Now climate change is undermining that success story. About 90% of the world’s surface fresh water is locked up in the Antarctic Ice Sheet and, as the planet heats up, glaciers whose collapse would deluge coastal cities from New York to Jakarta are melting and growing less stable.
World leaders have pledged to limit warming to well below 2 degrees Celsius this century, but their current policies will heat the world by almost 3 Degree Celcius, according to Germany-based research group Climate Action Tracker. A study published in the journal Nature in May found that a global temperature rise of 3 C would lead to an “abrupt jump” in the pace of Antarctic ice loss that would, in turn, trigger “rapid and unstoppable” sea-level rise.
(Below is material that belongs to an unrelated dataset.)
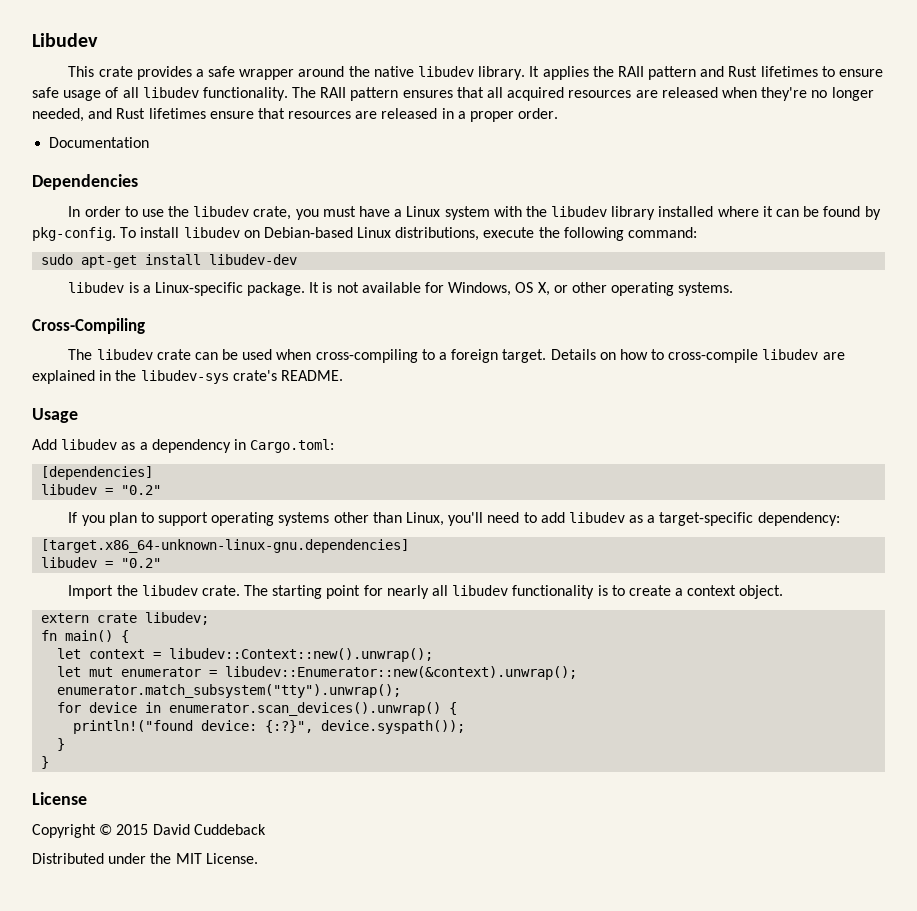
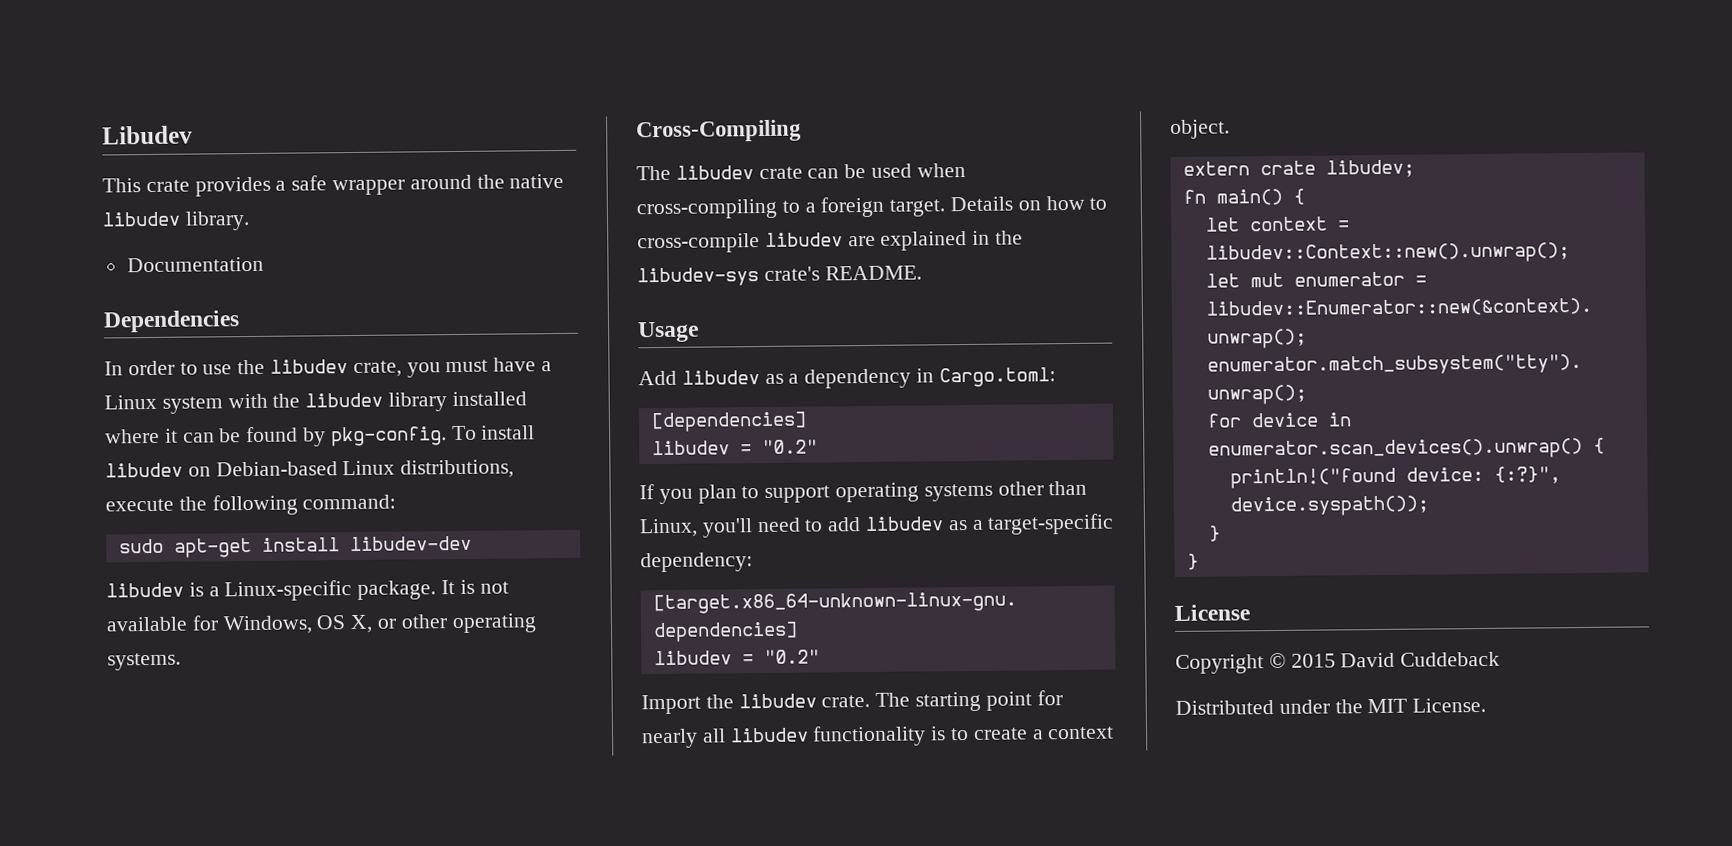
[529,66,884,80] [32,87,874,101] [32,108,559,122] It applies the RAII pattern and Rust lifetimes to ensure safe usage of all libudev functionality. The RAII pattern ensures that all acquired resources are released when they're no longer needed, and Rust lifetimes ensure that resources are released in a proper order. -> (250, 221) none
A second study, published in June in the journal Science Advances, found that an ice shelf that supports the 175,000-square-km (68,000-square-mile) Pine Island Glacier is breaking up into the water faster and faster. The glacier is responsible for more than a quarter of Antarctica’s contribution to global sea level rise and will melt faster if it collapses into warm waters. “If the ice shelf’s rapid retreat continues, it could further destabilise the glacier far sooner than would be expected,” the authors wrote.
Alessandro Antonello, a historian at Flinders University in Australia who has written a book about environmental politics in Antarctica, said “the central environmental challenge to Antarctica today is undoubtedly climate change.” Yet, of the 54 parties to the treaty that protects it, the 29 with voting rights include the world’s biggest historical polluters, such as the US and Germany, as well as fast-growing emitters like China, India and Brazil. “There is definitely a level of hypocrisy,” Antonello added. The Antarctic Treaty was signed in 1959 by 12 countries whose scientists had been active in the region, and entered into force two years later. The parties agreed that the region should be “a natural reserve, devoted to peace and science.”
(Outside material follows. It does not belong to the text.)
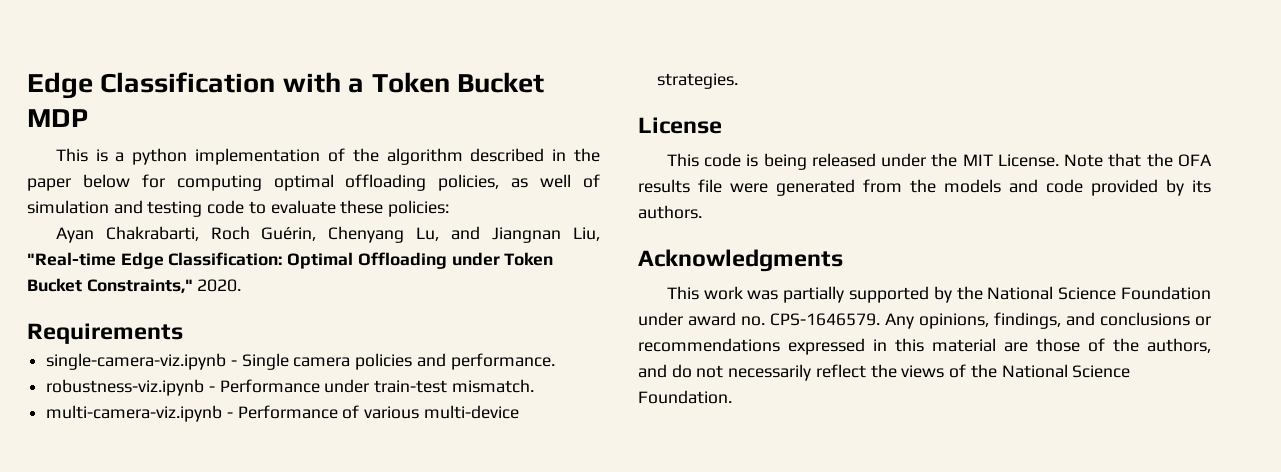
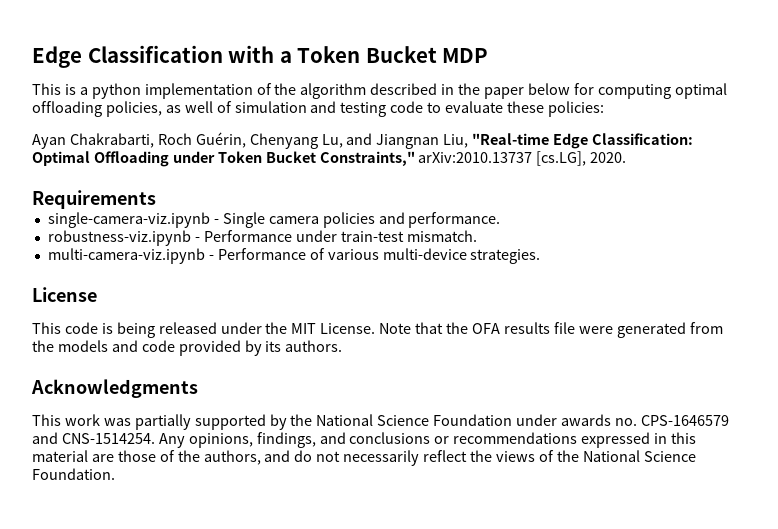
(193, 286) none -> [418,151,587,166] arXiv:2010.13737 [cs.LG],
[688,312,880,326] award no. CPS-1646579. -> [561,414,729,426] [32,432,155,444] awards no. CPS-1646579 and CNS-1514254.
For superpowers such as the US and the then USSR — who would go on to fight proxy wars across Asia, Africa and South America over the next three decades — the Antarctic became a place of cooperation that offered a rare respite from the nuclear tensions of the Cold War. In other diplomatic spaces, representatives from these countries “would pound their chests and yell,” said Sridhar Anandakrishnan, a glaciologist at Penn State University in the US. But, in the Antarctic Treaty meetings, “they could formally, officially and openly talk.”
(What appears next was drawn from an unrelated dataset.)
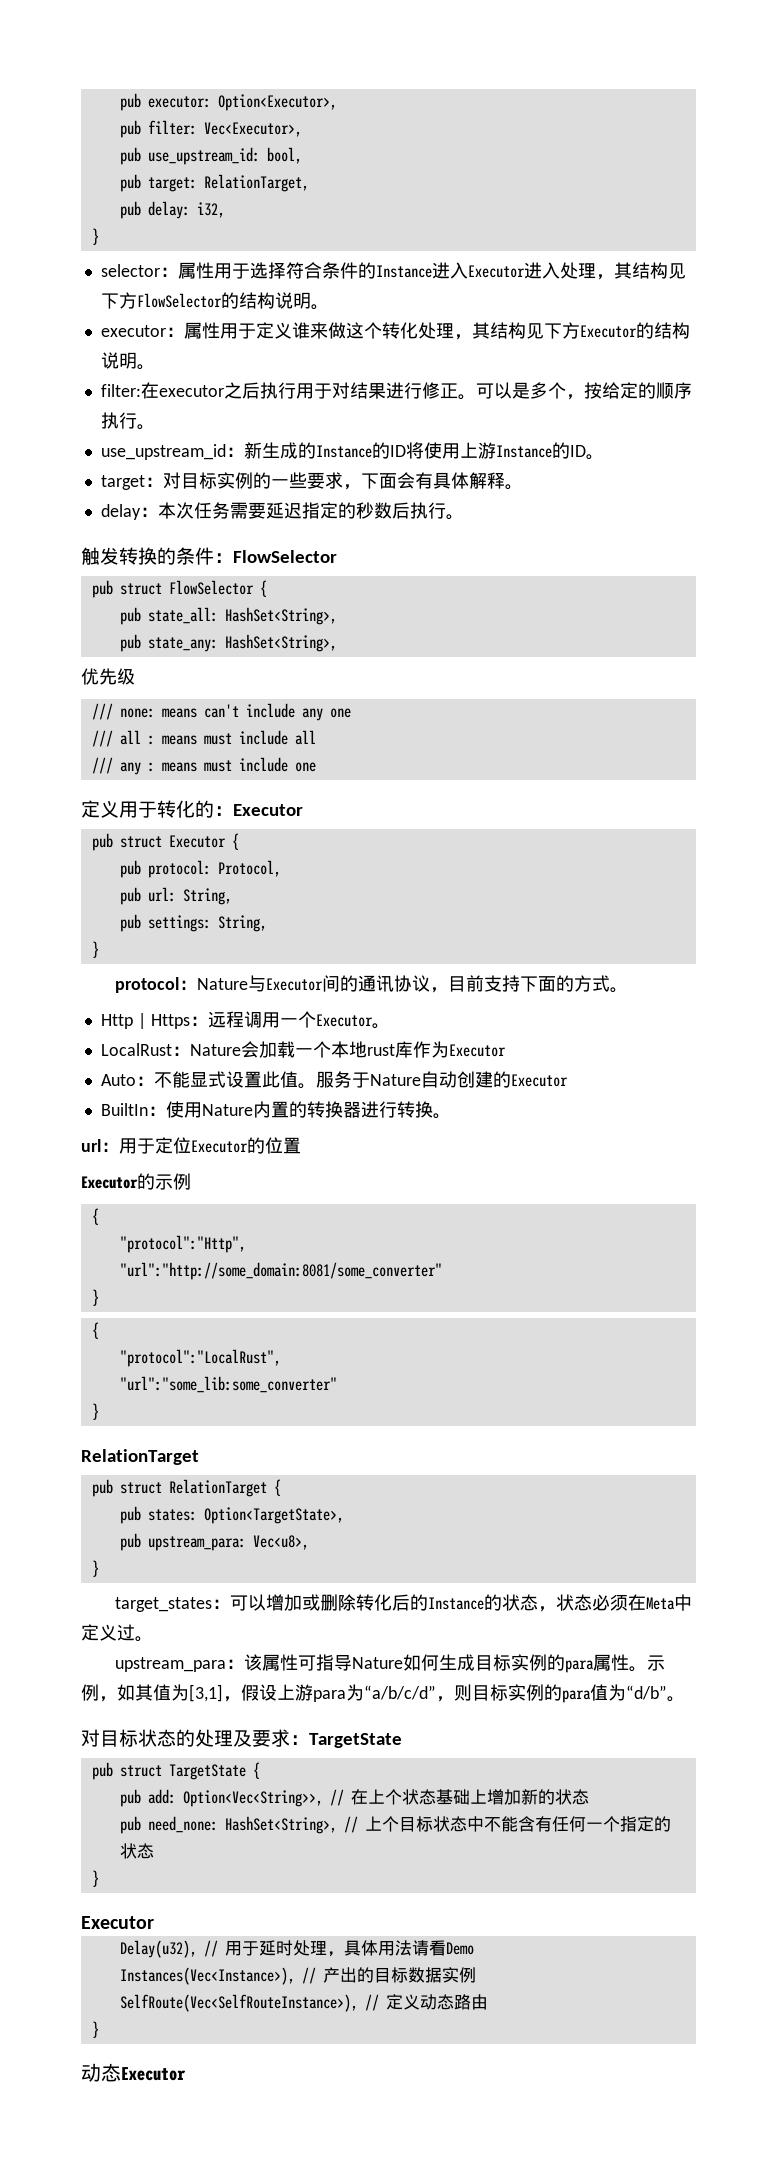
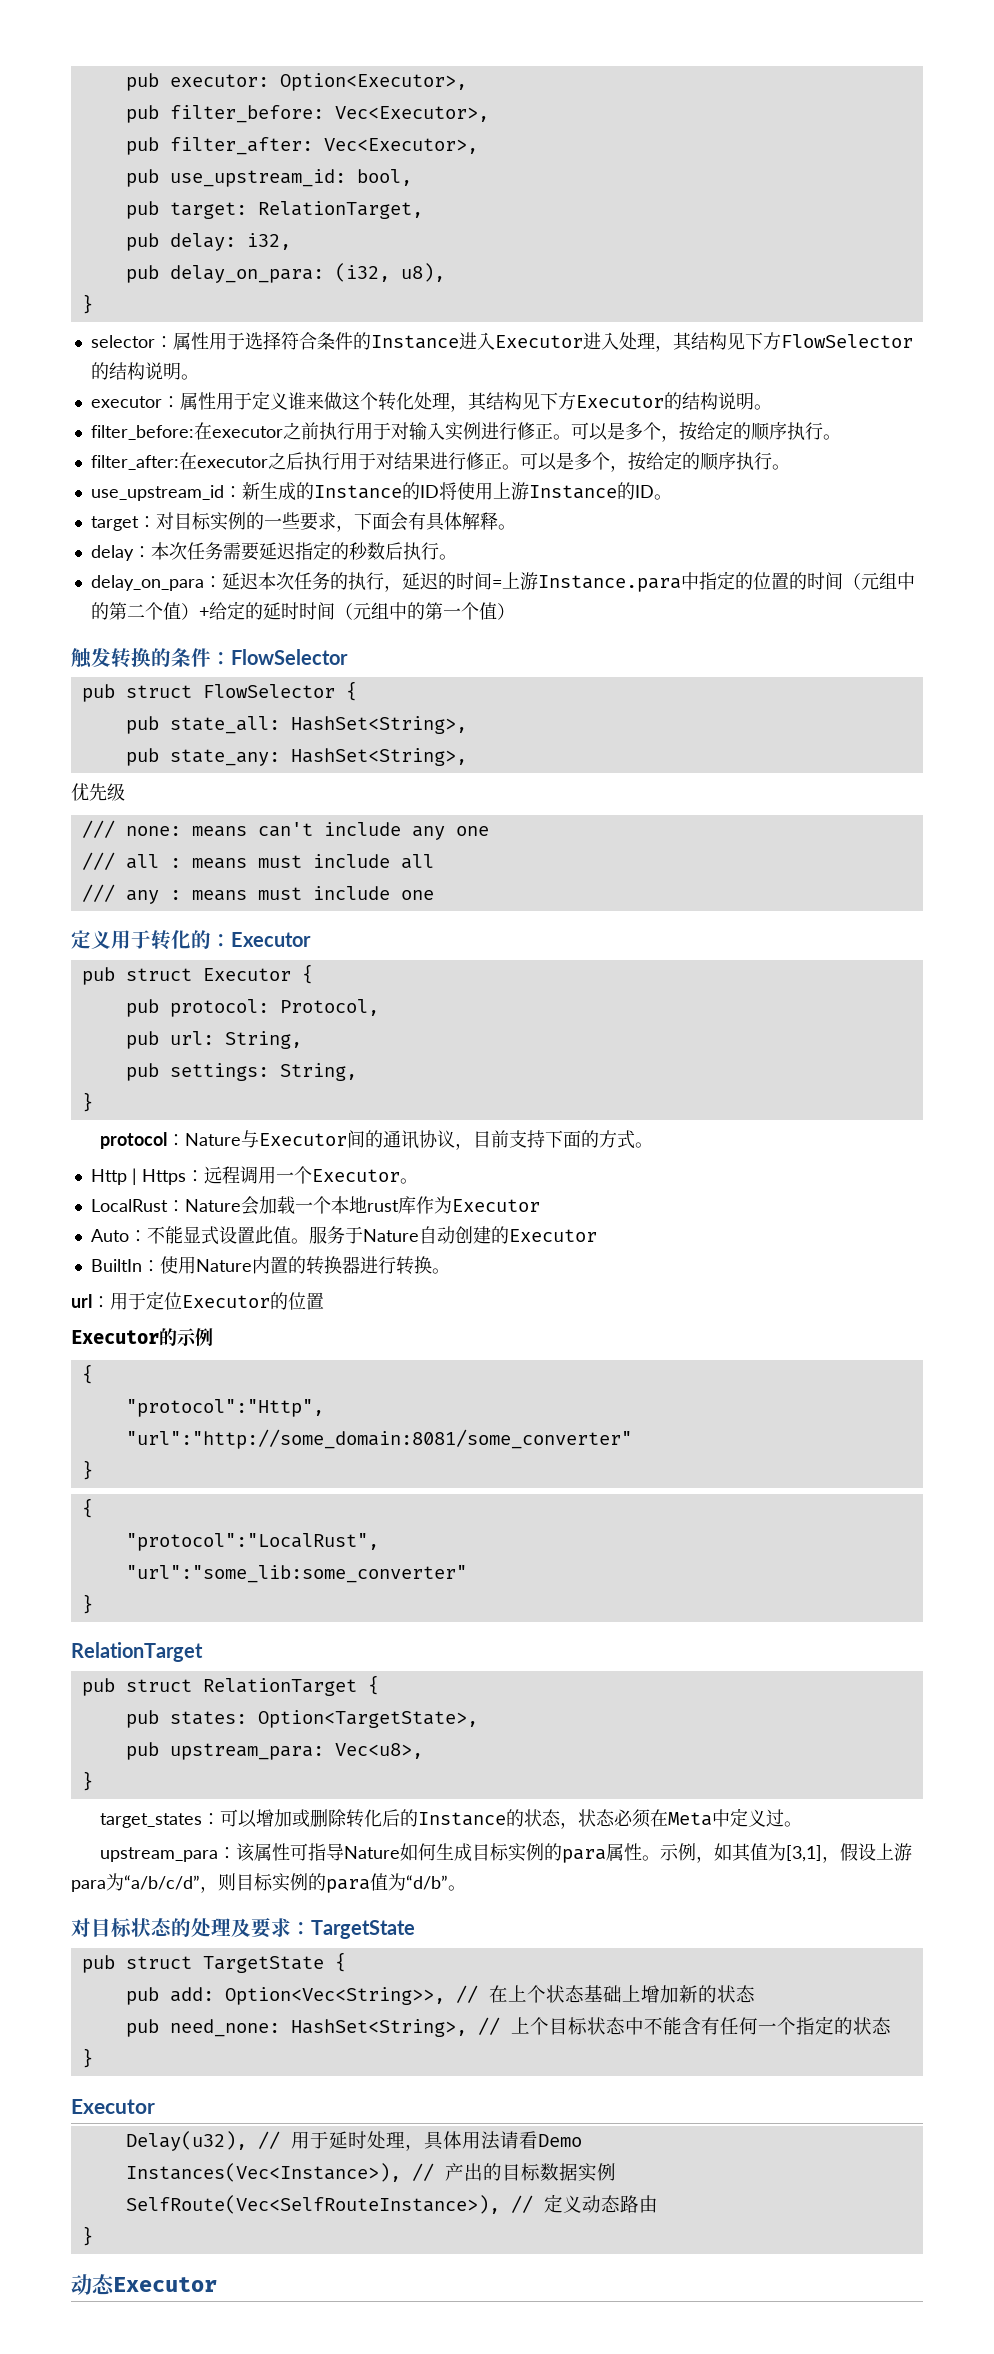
[147,120,197,135] filter: -> [169,105,489,123] [125,137,313,155] filter_before: Vec<Executor>, // pub filter_after:
(225, 210) none -> [125,263,445,283] // pub delay_on_para: (i32, u8),
[100,384,141,397] filter: -> [90,421,841,442] [90,455,179,470] filter_before:在executor之前执行用于对输入实例进行修正。可以是多个，按给定的顺序执行。 // filter_after:
(464, 517) none -> [90,571,915,592] [90,601,515,620] // delay_on_para：延迟本次任务的执行，延迟的时间=上游Instance.para中指定的位置的时间（元组中的第二个值）+给定的延时时间（元组中的第一个值）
For scientists, cooperation meant refuelling planes at bases of other countries — essential in such a hostile landscape — and sharing findings. Teams of scientists in the Antarctic have collected climate data stretching back hundreds of thousands of years and in 1985 they discovered a dangerous hole in the ozone layer above it. Everybody in Antarctica is there for “altruistic reasons,” said Anandakrishnan, who has been on 23 scientific expeditions to the region since 1985. “We’re there for something that we hope is larger than ourselves and is in service of society.”